▸ **WORK TASK**: Your answer must be the full set of entries, reproduced exactly.

▸ **SUPPLIED INFORMATION**:
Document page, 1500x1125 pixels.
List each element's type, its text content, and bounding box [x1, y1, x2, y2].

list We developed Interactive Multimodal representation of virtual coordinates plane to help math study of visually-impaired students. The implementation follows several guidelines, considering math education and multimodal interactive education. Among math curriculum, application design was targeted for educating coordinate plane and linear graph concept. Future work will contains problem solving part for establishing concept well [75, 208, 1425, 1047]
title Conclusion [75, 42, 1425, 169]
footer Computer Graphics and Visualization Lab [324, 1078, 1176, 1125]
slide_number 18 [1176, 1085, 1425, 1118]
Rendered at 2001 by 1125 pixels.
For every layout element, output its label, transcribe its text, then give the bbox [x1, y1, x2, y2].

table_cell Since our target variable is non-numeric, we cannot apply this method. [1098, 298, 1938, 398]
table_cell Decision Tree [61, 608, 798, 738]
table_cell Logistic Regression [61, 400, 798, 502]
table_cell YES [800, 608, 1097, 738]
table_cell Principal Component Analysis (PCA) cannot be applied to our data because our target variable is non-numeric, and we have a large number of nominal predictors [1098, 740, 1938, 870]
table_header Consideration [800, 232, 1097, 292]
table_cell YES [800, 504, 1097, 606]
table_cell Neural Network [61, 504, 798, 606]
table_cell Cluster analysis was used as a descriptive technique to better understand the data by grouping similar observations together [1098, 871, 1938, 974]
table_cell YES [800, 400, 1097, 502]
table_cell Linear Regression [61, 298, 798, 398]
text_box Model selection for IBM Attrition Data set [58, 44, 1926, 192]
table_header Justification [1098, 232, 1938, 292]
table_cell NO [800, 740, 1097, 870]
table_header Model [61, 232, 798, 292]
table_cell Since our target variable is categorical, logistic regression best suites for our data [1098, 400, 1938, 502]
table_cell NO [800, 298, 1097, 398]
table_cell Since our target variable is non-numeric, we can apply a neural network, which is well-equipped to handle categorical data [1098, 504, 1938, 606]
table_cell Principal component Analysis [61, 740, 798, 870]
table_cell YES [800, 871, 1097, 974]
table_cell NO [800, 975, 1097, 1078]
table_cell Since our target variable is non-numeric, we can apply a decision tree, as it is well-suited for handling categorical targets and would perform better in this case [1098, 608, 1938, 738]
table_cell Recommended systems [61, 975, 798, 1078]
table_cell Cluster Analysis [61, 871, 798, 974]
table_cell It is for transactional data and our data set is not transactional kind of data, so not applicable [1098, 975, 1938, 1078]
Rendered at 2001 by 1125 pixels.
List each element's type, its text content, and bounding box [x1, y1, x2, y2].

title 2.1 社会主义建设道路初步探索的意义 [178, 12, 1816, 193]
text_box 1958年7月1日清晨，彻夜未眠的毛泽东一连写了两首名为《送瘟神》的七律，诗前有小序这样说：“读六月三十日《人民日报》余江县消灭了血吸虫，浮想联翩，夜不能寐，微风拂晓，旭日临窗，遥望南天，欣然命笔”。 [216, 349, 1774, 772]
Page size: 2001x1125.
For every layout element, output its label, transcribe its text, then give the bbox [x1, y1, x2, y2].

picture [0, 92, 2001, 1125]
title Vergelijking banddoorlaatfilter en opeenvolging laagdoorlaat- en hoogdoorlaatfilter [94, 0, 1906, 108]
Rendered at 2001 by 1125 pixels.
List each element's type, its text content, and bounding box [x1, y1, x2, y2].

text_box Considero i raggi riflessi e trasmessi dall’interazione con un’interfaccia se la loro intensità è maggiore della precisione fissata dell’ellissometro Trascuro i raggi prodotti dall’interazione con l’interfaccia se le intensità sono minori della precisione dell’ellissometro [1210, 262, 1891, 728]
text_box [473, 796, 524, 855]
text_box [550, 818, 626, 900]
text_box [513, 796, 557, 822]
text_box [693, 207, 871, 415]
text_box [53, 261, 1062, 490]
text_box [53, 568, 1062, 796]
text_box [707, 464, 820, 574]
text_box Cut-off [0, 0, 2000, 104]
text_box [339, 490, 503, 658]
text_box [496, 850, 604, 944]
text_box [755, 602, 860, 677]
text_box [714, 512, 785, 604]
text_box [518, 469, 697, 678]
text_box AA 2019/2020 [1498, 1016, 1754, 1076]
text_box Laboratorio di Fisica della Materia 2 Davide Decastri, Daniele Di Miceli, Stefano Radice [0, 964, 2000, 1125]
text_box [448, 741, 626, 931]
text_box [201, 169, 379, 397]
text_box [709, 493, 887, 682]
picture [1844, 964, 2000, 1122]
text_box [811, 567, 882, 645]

▸ **RESULT OF THIS TASK**:
Document page, 1500x1125 pixels.
List each element's type, its text content, and bounding box [x1, y1, x2, y2].

list We developed Interactive Multimodal representation of virtual coordinates plane to help math study of visually-impaired students. The implementation follows several guidelines, considering math education and multimodal interactive education. Among math curriculum, application design was targeted for educating coordinate plane and linear graph concept. Future work will contains problem solving part for establishing concept well [75, 208, 1425, 1047]
title Conclusion [75, 42, 1425, 169]
footer Computer Graphics and Visualization Lab [324, 1078, 1176, 1125]
slide_number 18 [1176, 1085, 1425, 1118]
Rendered at 2001 by 1125 pixels.
For every layout element, output its label, transcribe its text, then give the bbox [x1, y1, x2, y2].

table_cell Since our target variable is non-numeric, we cannot apply this method. [1098, 298, 1938, 398]
table_cell Decision Tree [61, 608, 798, 738]
table_cell Logistic Regression [61, 400, 798, 502]
table_cell YES [800, 608, 1097, 738]
table_cell Principal Component Analysis (PCA) cannot be applied to our data because our target variable is non-numeric, and we have a large number of nominal predictors [1098, 740, 1938, 870]
table_header Consideration [800, 232, 1097, 292]
table_cell YES [800, 504, 1097, 606]
table_cell Neural Network [61, 504, 798, 606]
table_cell Cluster analysis was used as a descriptive technique to better understand the data by grouping similar observations together [1098, 871, 1938, 974]
table_cell YES [800, 400, 1097, 502]
table_cell Linear Regression [61, 298, 798, 398]
text_box Model selection for IBM Attrition Data set [58, 44, 1926, 192]
table_header Justification [1098, 232, 1938, 292]
table_cell NO [800, 740, 1097, 870]
table_header Model [61, 232, 798, 292]
table_cell Since our target variable is categorical, logistic regression best suites for our data [1098, 400, 1938, 502]
table_cell NO [800, 298, 1097, 398]
table_cell Since our target variable is non-numeric, we can apply a neural network, which is well-equipped to handle categorical data [1098, 504, 1938, 606]
table_cell Principal component Analysis [61, 740, 798, 870]
table_cell YES [800, 871, 1097, 974]
table_cell NO [800, 975, 1097, 1078]
table_cell Since our target variable is non-numeric, we can apply a decision tree, as it is well-suited for handling categorical targets and would perform better in this case [1098, 608, 1938, 738]
table_cell Recommended systems [61, 975, 798, 1078]
table_cell Cluster Analysis [61, 871, 798, 974]
table_cell It is for transactional data and our data set is not transactional kind of data, so not applicable [1098, 975, 1938, 1078]
Rendered at 2001 by 1125 pixels.
List each element's type, its text content, and bounding box [x1, y1, x2, y2].

title 2.1 社会主义建设道路初步探索的意义 [178, 12, 1816, 193]
text_box 1958年7月1日清晨，彻夜未眠的毛泽东一连写了两首名为《送瘟神》的七律，诗前有小序这样说：“读六月三十日《人民日报》余江县消灭了血吸虫，浮想联翩，夜不能寐，微风拂晓，旭日临窗，遥望南天，欣然命笔”。 [216, 349, 1774, 772]
Page size: 2001x1125.
For every layout element, output its label, transcribe its text, then give the bbox [x1, y1, x2, y2].

picture [0, 92, 2001, 1125]
title Vergelijking banddoorlaatfilter en opeenvolging laagdoorlaat- en hoogdoorlaatfilter [94, 0, 1906, 108]
Rendered at 2001 by 1125 pixels.
List each element's type, its text content, and bounding box [x1, y1, x2, y2].

text_box Considero i raggi riflessi e trasmessi dall’interazione con un’interfaccia se la loro intensità è maggiore della precisione fissata dell’ellissometro Trascuro i raggi prodotti dall’interazione con l’interfaccia se le intensità sono minori della precisione dell’ellissometro [1210, 262, 1891, 728]
text_box [473, 796, 524, 855]
text_box [550, 818, 626, 900]
text_box [513, 796, 557, 822]
text_box [693, 207, 871, 415]
text_box [53, 261, 1062, 490]
text_box [53, 568, 1062, 796]
text_box [707, 464, 820, 574]
text_box Cut-off [0, 0, 2000, 104]
text_box [339, 490, 503, 658]
text_box [496, 850, 604, 944]
text_box [755, 602, 860, 677]
text_box [714, 512, 785, 604]
text_box [518, 469, 697, 678]
text_box AA 2019/2020 [1498, 1016, 1754, 1076]
text_box Laboratorio di Fisica della Materia 2 Davide Decastri, Daniele Di Miceli, Stefano Radice [0, 964, 2000, 1125]
text_box [448, 741, 626, 931]
text_box [201, 169, 379, 397]
text_box [709, 493, 887, 682]
picture [1844, 964, 2000, 1122]
text_box [811, 567, 882, 645]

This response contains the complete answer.